The release of roughly 64,000 documents on the assassination of President John F. Kennedy on Tuesday began a race to find revelation as journalists, historians and amateur detectives washed the pages in the hopes of something, anything, being considered a consequence.
Instead, the big evident was that it was not much clearer. This is the biggest takeaway of a blockbuster that wasn't.
Decades of secrets protected CIA Spycraft, not the second gunman.
For years, as the government has declassified and published documents related to Kennedy's assassination, the assumptions expressed by conspiracy theorists and some historians were that what is still withheld must be large. Even Kennedy's nephew Robert F. Kennedy Jr., now the nation's finest official, has long called for the release of all documents related to his uncle's death.
But with the release of nearly 64,000 pages by the National Archives, it is becoming clear that something else could have been behind decades of secrets, including one previously made opaque by the editing.
Rather than revealing what Robert F. Kennedy Jr. once claimed was “overwhelming evidence” that the CIA was involved in Kennedy's assassination, the file contains details about the agency's agents and informants, secret actions and budget lines. The secret appears to have been small details, not small news.
This release produced almost revelation, but it caused a lot of side-damaging.
The documents made little public that they challenged known facts regarding the assassination of Kennedy, Robert F. Kennedy and Rev. Martin Luther King Jr., but this may not be the end of the classification.
The Justice Department on Wednesday moved to the Sealed FBI Surveillance Records involving Dr. King on objections to those concerned that revelations about the private lives of civil rights leaders will be used to hurt his legacy.
Others will be directly affected by the release of the document. The new files released include accounting records that include social security numbers for dozens of Congressional employees since the late 1970s. Some of those people are still alive, including 80-year-old Judy K. Balga, who once worked as a government contractor.
She says she was surprised to find out that her personal information is included in the file and doesn't know how to improve the situation. “People's personal information needs to be kept private,” she said.
Value is in the eyes of the viewer.
The latest documentation may not be excited by the average reader. That messy release made it difficult to navigate the files easily. However, for historians and scholars, there were some gems that were excavated by reading between lines.
For example, the 693-page Secret CIA Report summary of 1975 touches on cases where the agency “may have surpassed its mission.” However, there were also references to station chiefs, overseas intrusions, illegal surveillance, and various “very sensitive” operations. “This is a catalog of “bad behaviours” for the agency,” says David J. Garrow, a historian with deep experience with intelligence files.
Trump said 80,000 pages would be released. It won about 64,000.
On Monday, President Trump said he would release 80,000-page documents related to the assassination within 24 hours.
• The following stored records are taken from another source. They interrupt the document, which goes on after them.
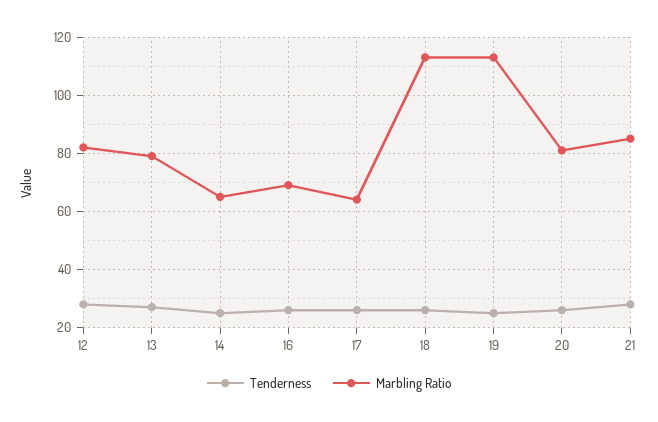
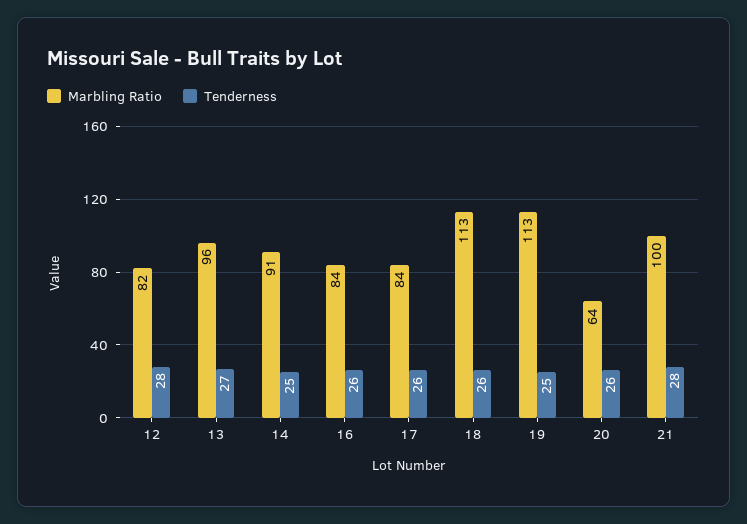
  {
    "Tenderness": {
      "12": 28,
      "13": 27,
      "14": 25,
      "16": 26,
      "17": 26,
      "18": 26,
      "19": 25,
      "20": 26,
      "21": 28
    },
    "Marbling Ratio": {
      "12": 82,
-     "13": 80,
+     "13": 96,
-     "14": 65,
+     "14": 91,
-     "16": 70,
+     "16": 84,
-     "17": 65,
+     "17": 84,
      "18": 113,
      "19": 113,
-     "20": 80,
+     "20": 64,
-     "21": 85
+     "21": 100
    }
  }

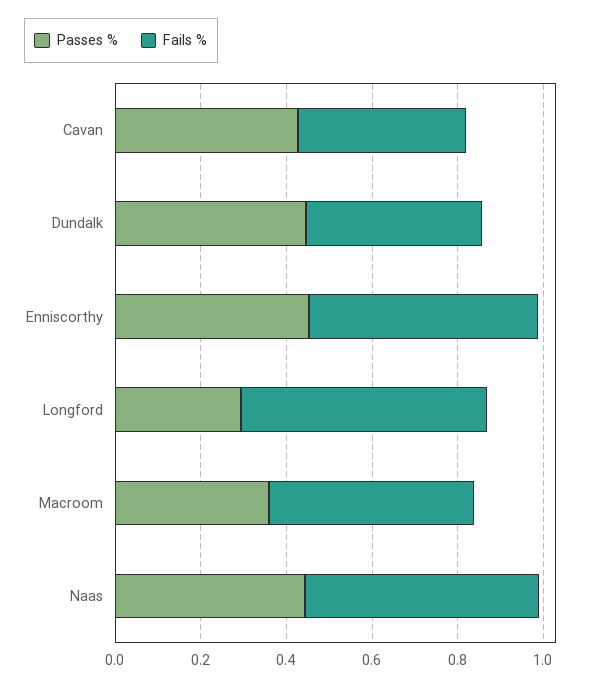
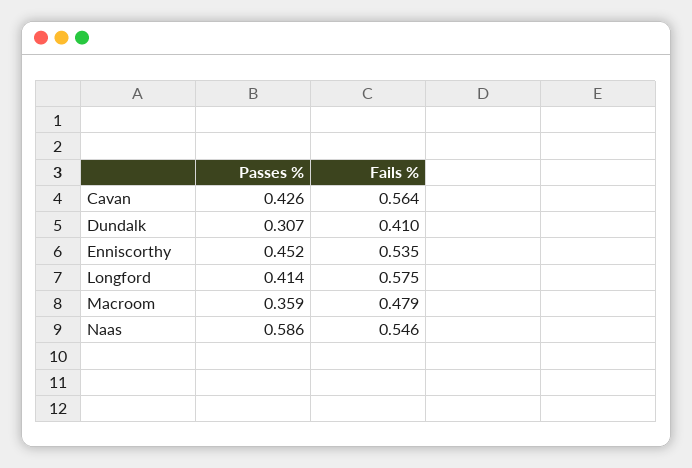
  {
    "Passes %": {
      "Cavan": 0.426,
-     "Dundalk": 0.45,
+     "Dundalk": 0.307,
      "Enniscorthy": 0.452,
-     "Longford": 0.3,
+     "Longford": 0.414,
      "Macroom": 0.359,
-     "Naas": 0.45
+     "Naas": 0.586
    },
    "Fails %": {
-     "Cavan": 0.4,
+     "Cavan": 0.564,
      "Dundalk": 0.41,
      "Enniscorthy": 0.535,
      "Longford": 0.575,
      "Macroom": 0.479,
      "Naas": 0.546
    }
  }

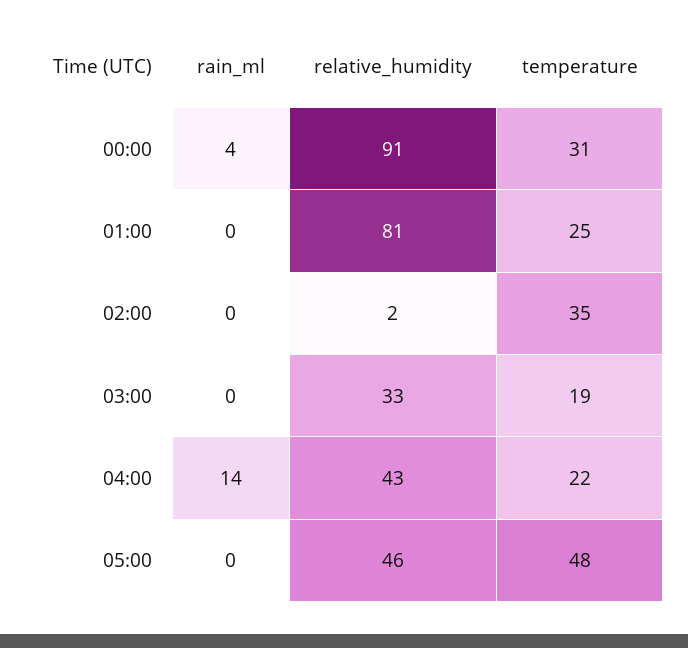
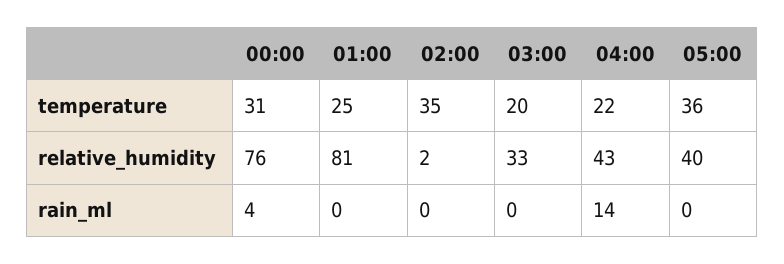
  {
    "rain_ml": {
      "00:00": 4,
      "01:00": 0,
      "02:00": 0,
      "03:00": 0,
      "04:00": 14,
      "05:00": 0
    },
    "relative_humidity": {
-     "00:00": 91,
+     "00:00": 76,
      "01:00": 81,
      "02:00": 2,
      "03:00": 33,
      "04:00": 43,
-     "05:00": 46
+     "05:00": 40
    },
    "temperature": {
      "00:00": 31,
      "01:00": 25,
      "02:00": 35,
-     "03:00": 19,
+     "03:00": 20,
      "04:00": 22,
-     "05:00": 48
+     "05:00": 36
    }
  }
He said there would be no edits. It scrambled national security authorities.
Around 64,000 of these documents were published in two document dumps on Tuesday evening. Some of them actually blocked information. But that's 16,000 files, which Trump has promised. Would you like to come more?
It was just enough to keep the conspiracy theorists moving. (It's always sufficient.)
Nothing may satisfy a conspiracy theorist who is convinced that there is still information missing from public records. Theories that took hold immediately after the murder were only amplified by investigations intended to counteract them. The film “JFK” released in 1991 breathed even more life. A man repeatedly wrote letters to officials, claiming that he alone knew more than the government allowed.
The Warren Committee, established in 1963 to investigate Kennedy's assassination, explicitly sought to discredit the theory of conspiracy. (That didn't work.) Then, within 25 years the law ordered papers relating to murder was published, and with limited exceptions, there was the law of 1992. (That was not quiet.)
By 2023, 99% of the documents had been disclosed, with 64,000 people now added to the record. Still, the question of what is missing may never go away.